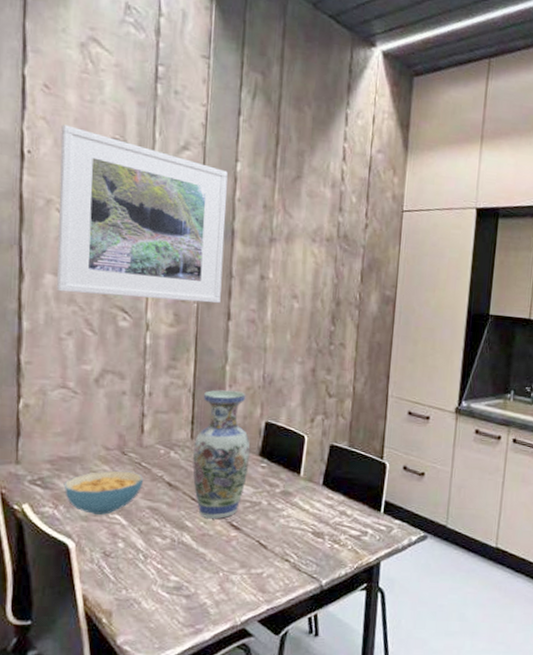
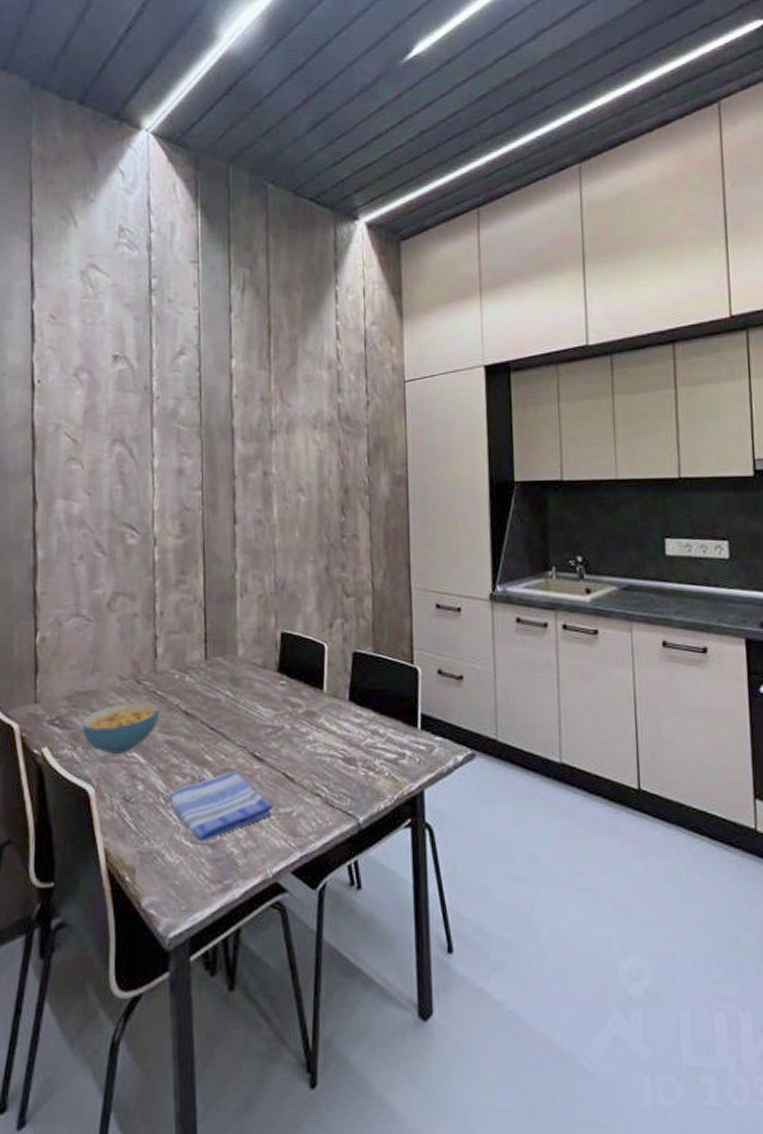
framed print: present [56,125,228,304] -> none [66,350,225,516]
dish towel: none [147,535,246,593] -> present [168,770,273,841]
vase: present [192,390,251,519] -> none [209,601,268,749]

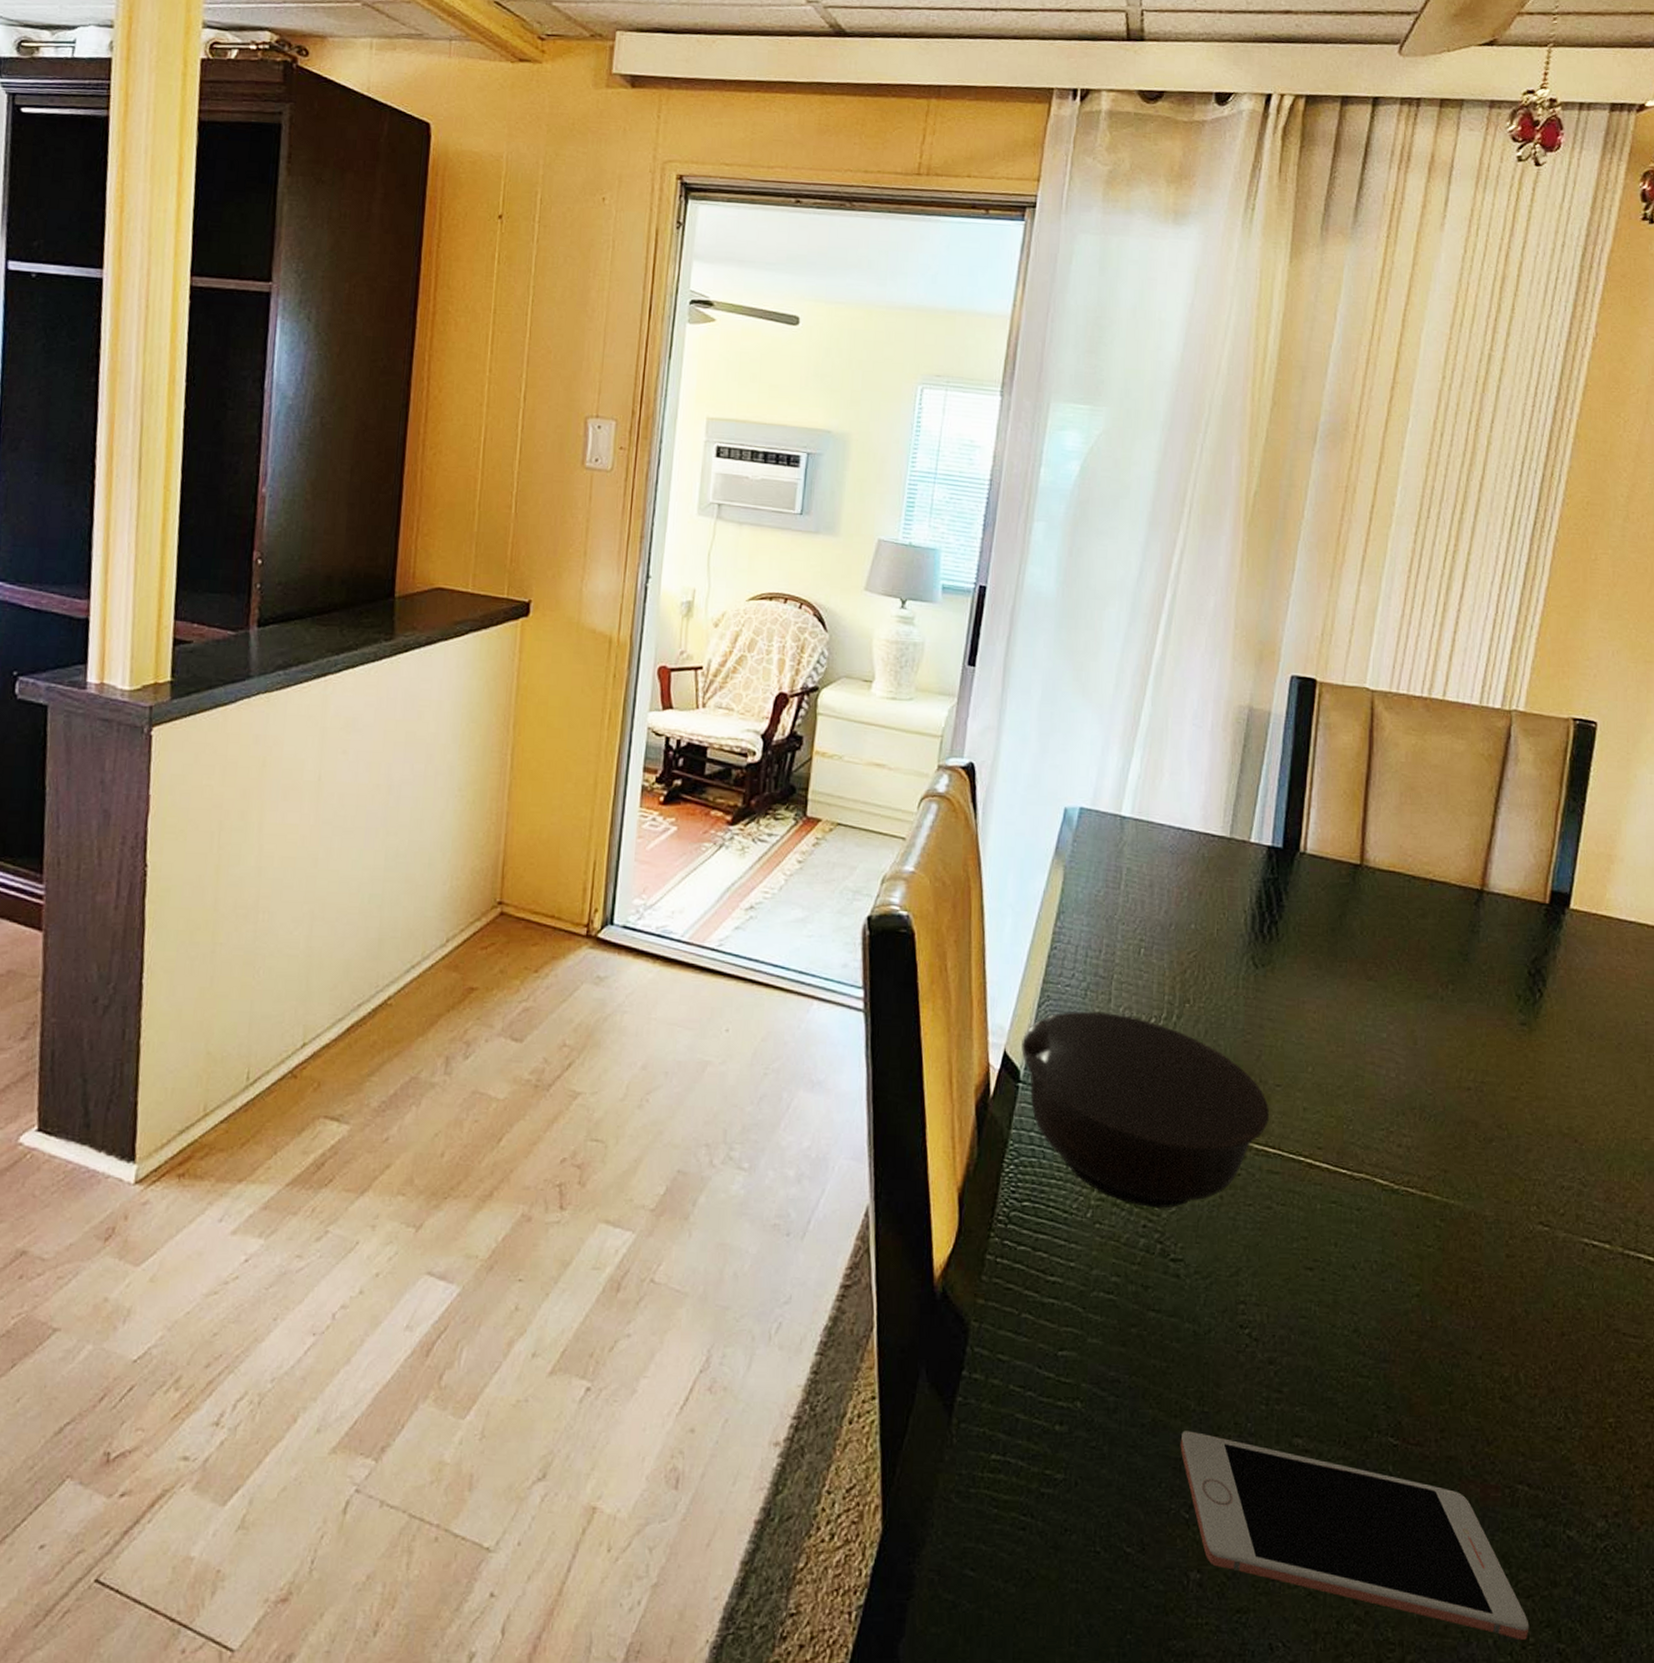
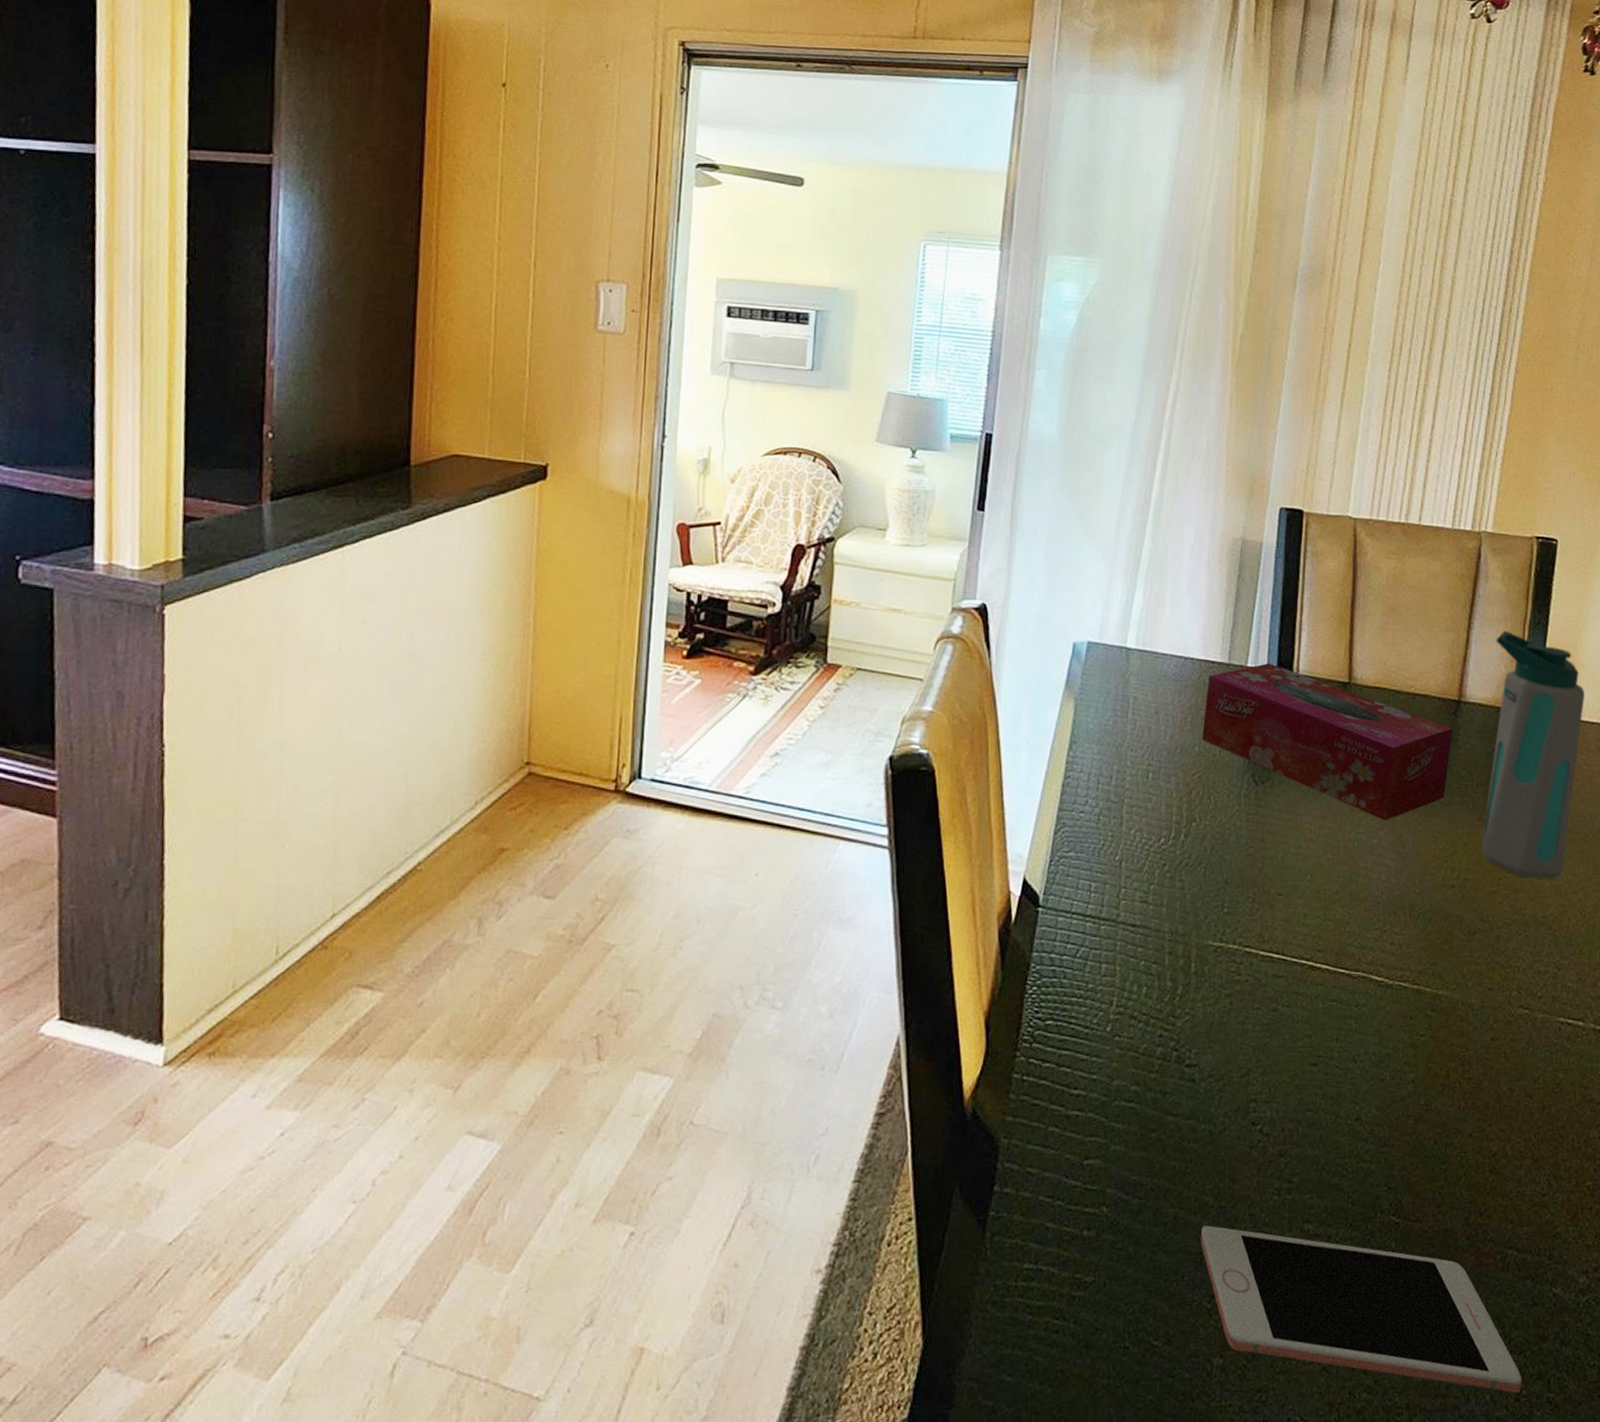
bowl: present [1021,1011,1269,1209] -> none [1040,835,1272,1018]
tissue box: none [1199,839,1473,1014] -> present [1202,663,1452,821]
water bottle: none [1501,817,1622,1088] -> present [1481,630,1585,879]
-.-.-
Please repeat every line from the listing above exactly as it appears. Drop the pictures.

framed print: present [56,125,228,304] -> none [66,350,225,516]
dish towel: none [147,535,246,593] -> present [168,770,273,841]
vase: present [192,390,251,519] -> none [209,601,268,749]

bowl: present [1021,1011,1269,1209] -> none [1040,835,1272,1018]
tissue box: none [1199,839,1473,1014] -> present [1202,663,1452,821]
water bottle: none [1501,817,1622,1088] -> present [1481,630,1585,879]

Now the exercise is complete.